The only success at keeping B. dofleini I have come across is at Fort Worth Zoo. It was reported in 2012 that ten (all females) had been kept for 6 years. On arrival, all had been treated for chytridiomycosis. I have not seen any reference to the environmental temperature in their exhibit. I have been unable to find in the various papers, whether or not those exported for research have been kept successfully for any length of time.
Fortunately, no licences are now issued for the collection of any species of Bolitoglossa (which occur in Central and the north of South America). B. dofleini takes 10-12 years to reach sexual maturity. Thus a breeding population could, by uncontrolled collection of adults, be reduced to dangerously low levels very quickly. IUCN classify the species as Near Threatened.
It does, though, concern me that nobody has a method for breeding any species of Bolitoglossa in captivity—or at least if they have, nothing seems to have been published. The radiation in these salamanders has been so great that they represent 40% of all the tailed amphibians of the world. If—perish the thought—a captive-breeding programme became necessary to ‘lifeboat’ a conservationally important species, there would be very little background knowledge with which to start.
The only consolation of my experience with Herr Doflein’s Salamander was that I did get to see but not to record the remarkable tongue in action. It can be projected up to 31% of body-length in that species in under 20 milliseconds. The maximum velocity achieved was 7 metres per second and the maximum acceleration 4500 metres per second per second. In other words the sticky tongue hits the prey at a speed of 25 km per hour, less than 0.02 seconds after launch. The performance of the paired tongue projector muscles ‘exceeds the greatest maximum instantaneous power output of vertebrate muscle by more than an order of magnitude’.
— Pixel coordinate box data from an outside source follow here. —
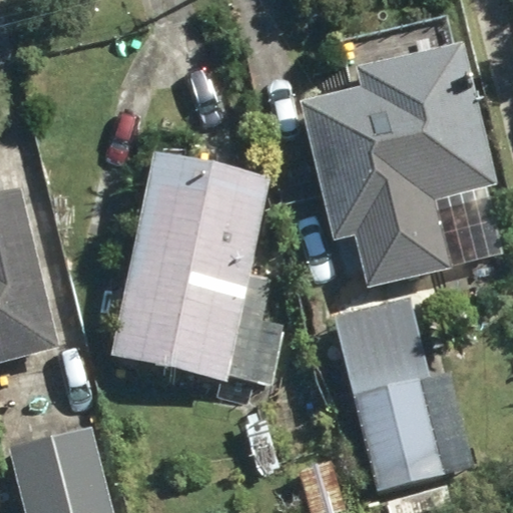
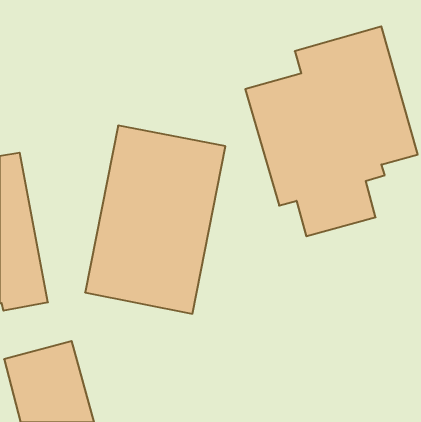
building: [349,346,451,494] -> none

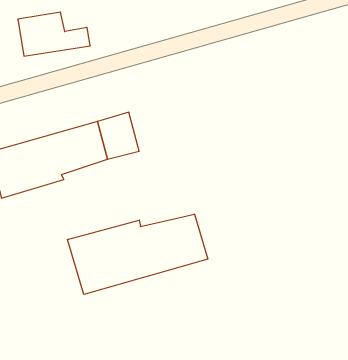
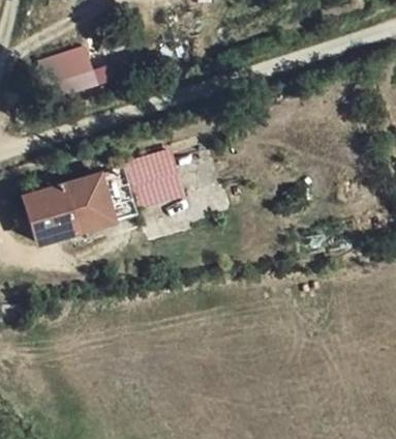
building: [67,214,208,294] -> none

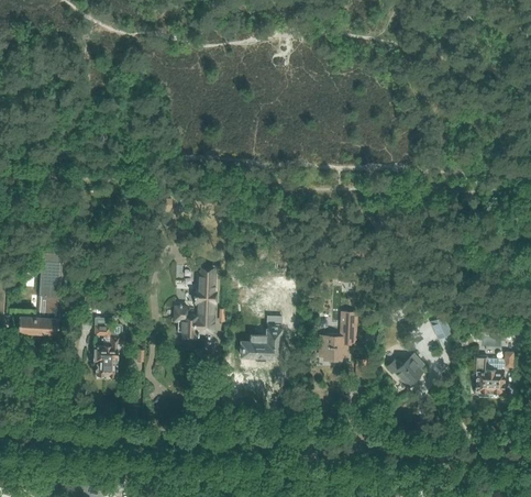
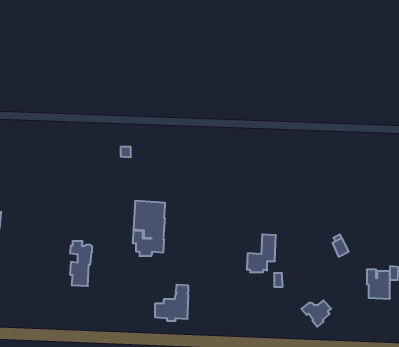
building: [18,254,63,336] -> none
building: [240,317,283,363] -> [155,285,188,321]
building: [386,355,424,389] -> [301,300,331,327]

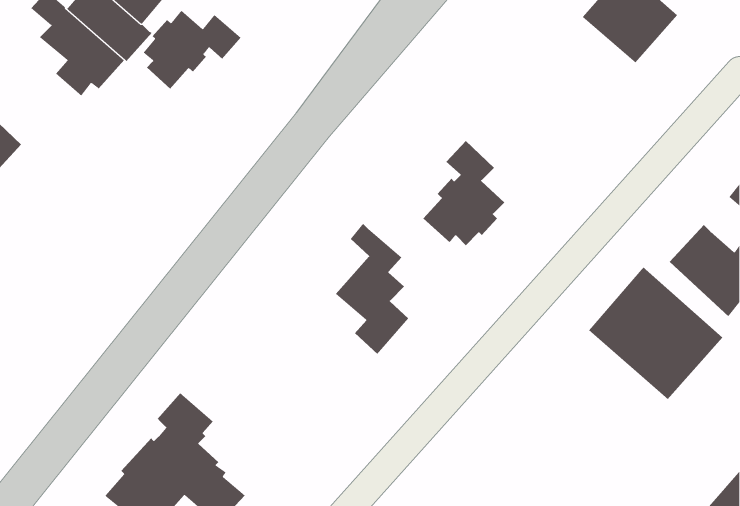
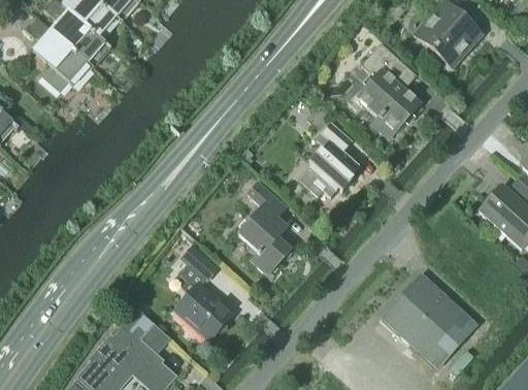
building: [143,10,242,90] -> none
building: none -> [357,43,421,139]
building: [588,266,723,400] -> [381,273,476,368]
building: none -> [177,247,234,339]

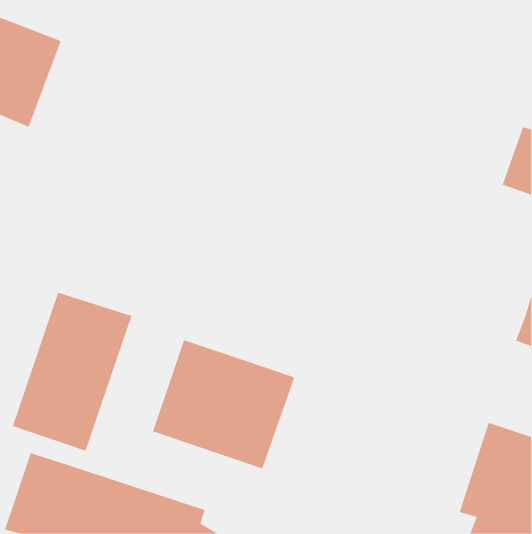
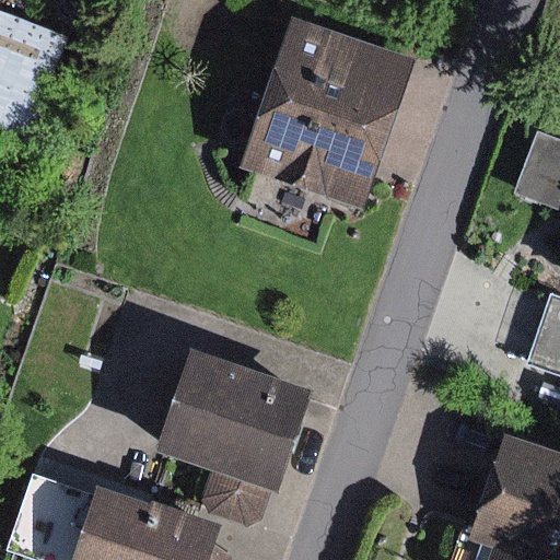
building: none -> [241,19,411,207]
building: [12,292,132,451] -> none

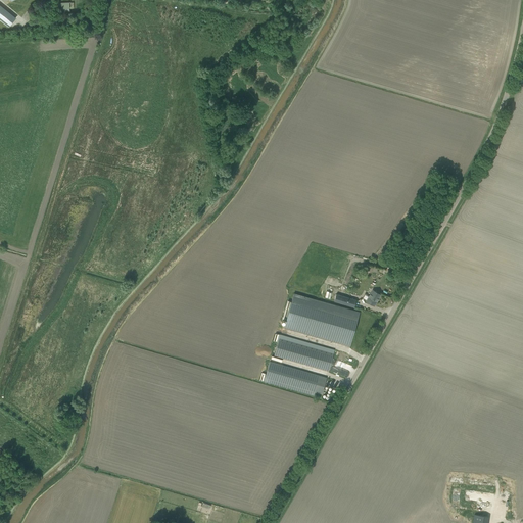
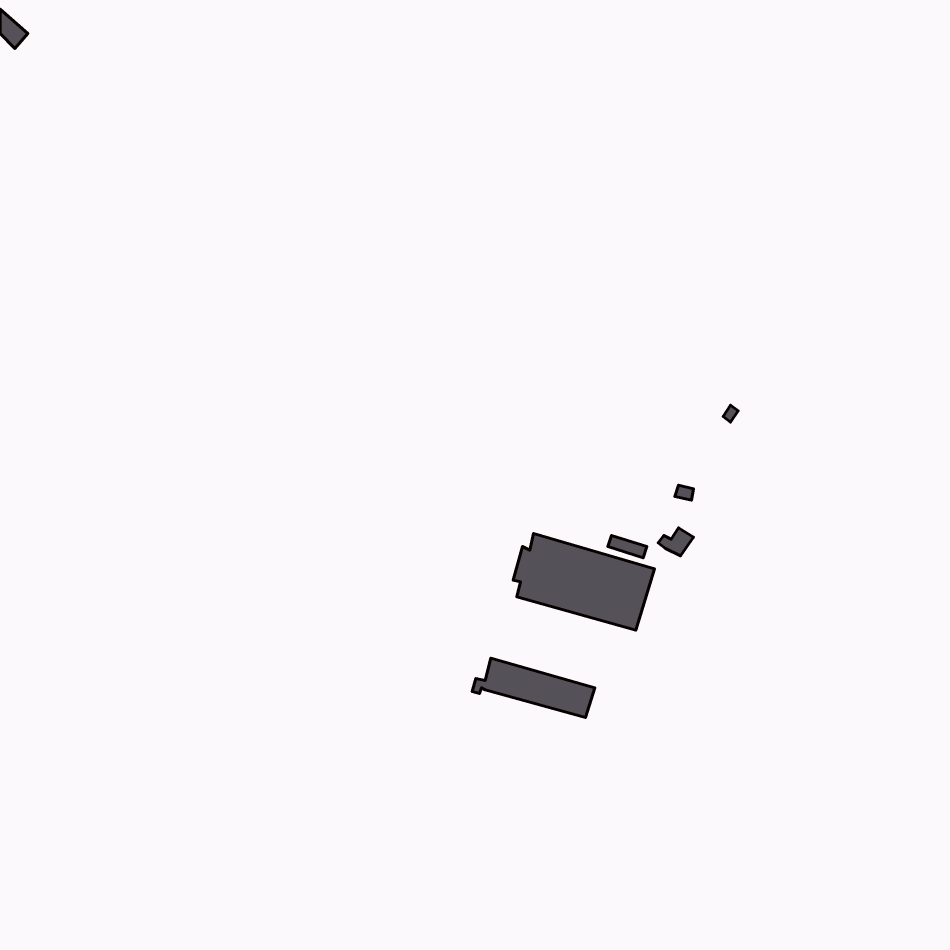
building: [274,338,333,371] -> none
Here is the video made by Stephen Deban, one of the authors of the paper on the high-power tongue projection in another species of Bolitoglossa, B. franklini:
Deban SM, O’Reilly JC, Dicke U, van Leeuwen JL. 2007. Extremely high-power tongue projection in plethodontid salamanders. Journal of Experimental Biology 210, 655-667. doi:10.1242/jeb.02664
Feder ME, Papenfuss TJ, Wake DB. 1982. Body size and elevation in neotropical salamanders. Copeia 1982, 186-188.
Pasmans F, Zwart P, Hyatt AD. 2004. Chytridiomycosis in the CentraI American bolitoglossine salamander (Bolitoglossus [sic] dofleini). Veterinary Record 153, 153.
Scales JA, O’Donnell MK, Deban SM. 2017. Thermal sensitivity of motor control of muscle-powered versus elastically powered tongue projection in salamanders. Journal of Experimental Biology 220, 938-951. doi:10.1242/jeb.145896
Wake DB, Dresner IG. 1967. Functional morphology and evolution of tail autotomy in salamanders, Journal of Morphology 122, 265-306.
The Toledo Zoo and Aquarium actually had a nice history of keeping Bolitoglossa conanti. Named for their curator of herpetology in the early-mid 1900s. Not only do they keep them alive and well, they breed them.